### GIVEN PASSAGE
Jones Buys Robert Rodriguez Collection - Jones Apparel Group Inc. is continuing to expand its portfolio in the contemporary category. After buying a 50 percent stake in Rachel Roy in 2008, the apparel conglomerate has acquired Moda Nicola International LLC, which owns the Robert Rodriguez Collection. Jones’ plan is to help the Los Angeles-based designer of women’s contemporary sportswear and eveningwear and his business partner and chief executive officer, Nicola Guarna, grow the label deeper in its existing 600 doors, which include Neiman Marcus, Bergdorf Goodman, Saks Fifth Avenue, Nordstrom, Harrods and Holt Renfrew. According to Jones, the deal is valued at about $28 million, with Jones having made “initial cash payments to the selling members of MNI,” who are to receive future cash payments “upon achievement of certain financial targets set within the agreement.” Last year, MNI generated net revenues of about $17 million. <wwd.com>

Hedgeye’s 2 Cents: Is it me, or is JNY getting back to its old destructive roots a bit too quickly?


Wal-Mart Cutting 300 Headquarters Jobs - Wal-Mart Stores Inc. said Wednesday it will eliminate about 300 jobs at its Bentonville, Ark., corporate headquarters as part of a strategy to improve efficiency and cut costs. The latest move comes after the retailer last week said it will break up Wal-Mart U.S. into three geographical regions, create a new merchandising execution organization, change the way products are sourced globally, close 10 Sam’s Club stores in the U.S. and lay off 11,000 employees. The positions at Wal-Mart’s headquarters are primarily in corporate support areas, said Mike Duke, president and chief executive officer. In a memo to employees, Duke said asking the home office to make staff reductions was only fair in light of the push for operations to become leaner and more customer-focused.  <wwd.com>

Hedgeye’s 2 Cents: Non-event.

### SUPPLIED MATERIAL
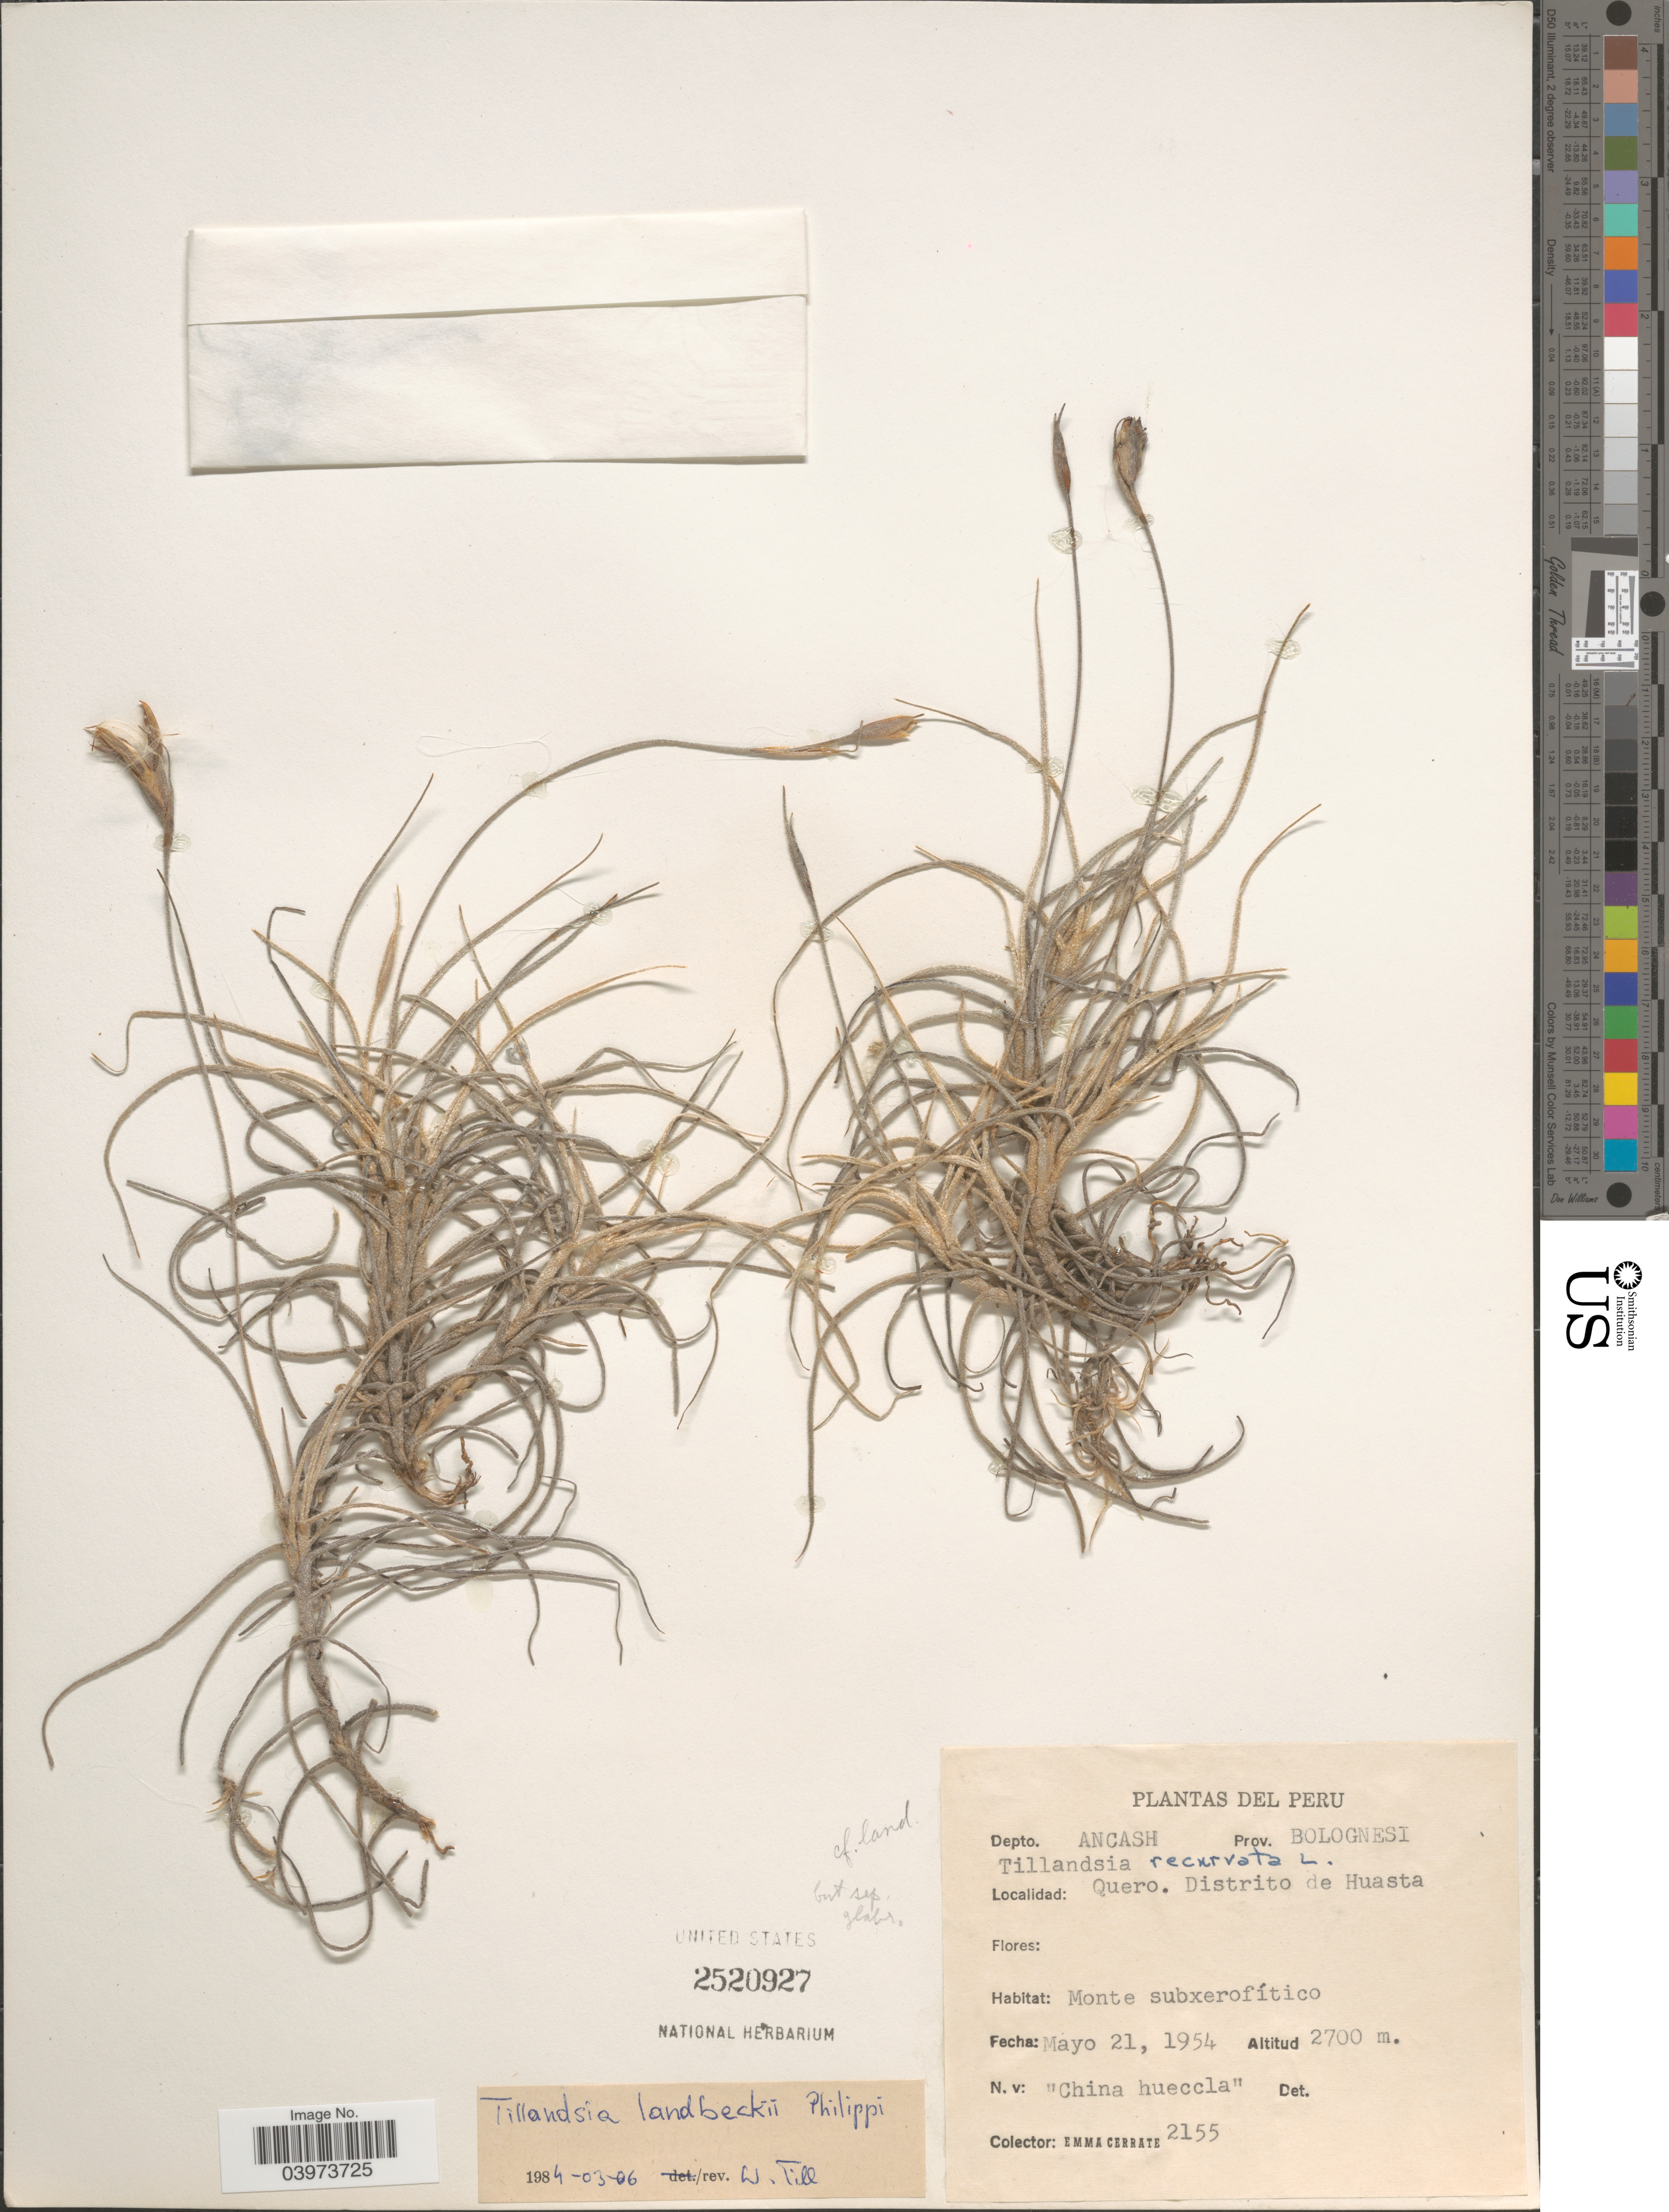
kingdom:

### SHORT PROBLEM 1
Copy the retail news excerpt from the passage containing "Wal-Mart Cutting 300" through "2 Cents: Non-event.", swapping "memo" for "letter".
### SHORT PROBLEM 2
Carry on the retail news excerpt from its last line.
Nothing in the listing is needed here.

### EXERCISE RESULT 1
Wal-Mart Cutting 300 Headquarters Jobs - Wal-Mart Stores Inc. said Wednesday it will eliminate about 300 jobs at its Bentonville, Ark., corporate headquarters as part of a strategy to improve efficiency and cut costs. The latest move comes after the retailer last week said it will break up Wal-Mart U.S. into three geographical regions, create a new merchandising execution organization, change the way products are sourced globally, close 10 Sam’s Club stores in the U.S. and lay off 11,000 employees. The positions at Wal-Mart’s headquarters are primarily in corporate support areas, said Mike Duke, president and chief executive officer. In a letter to employees, Duke said asking the home office to make staff reductions was only fair in light of the push for operations to become leaner and more customer-focused.  <wwd.com>

Hedgeye’s 2 Cents: Non-event.

### EXERCISE RESULT 2
Adidas America Announces Restructuring - Adidas America Inc. on Wednesday said it laid off a small number of employees as part of a U.S. restructuring at its Portland headquarters but indicated that it still expects to see job growth in the U.S. this year. The company issued the following statement, "Today adidas America, Inc. announced a restructuring of its organization in support of the launch of a new US business plan. This action will result in a net increase to employee headcount at the company's Portland, Oregon headquarters. The purpose of this restructuring is to simplify the business, increase efficiency, prioritize resources and position the company for long-term growth and opportunity. While the company is ultimately creating more jobs, many of the new positions demand a different skill set and experience level, thereby requiring the company to release some employees and recruit new talent. Although these decisions are very difficult, the company is making the strategic moves necessary in order to not only maintain but increase market position." Adidas America spokeswoman Stephanie Von Allmen, speaking to Oregonlive.com, declined to divulge the specific number of job cuts, but said it would be fewer than the 60 jobs that will be added during the course of 2010. She said the company would release further details of the restructuring at a later date. The company employs 800 at its U.S. headquarters in North Portland. <sportsonesource.com>

Hedgeye’s 2 Cents: I think I’m pretty good at math, know this industry quite well, and have a decent enough memory. But if you were to ask me how many times the North America ops at Adidas has been restructured, I’d need to research it a solid half hour before giving an accurate answer.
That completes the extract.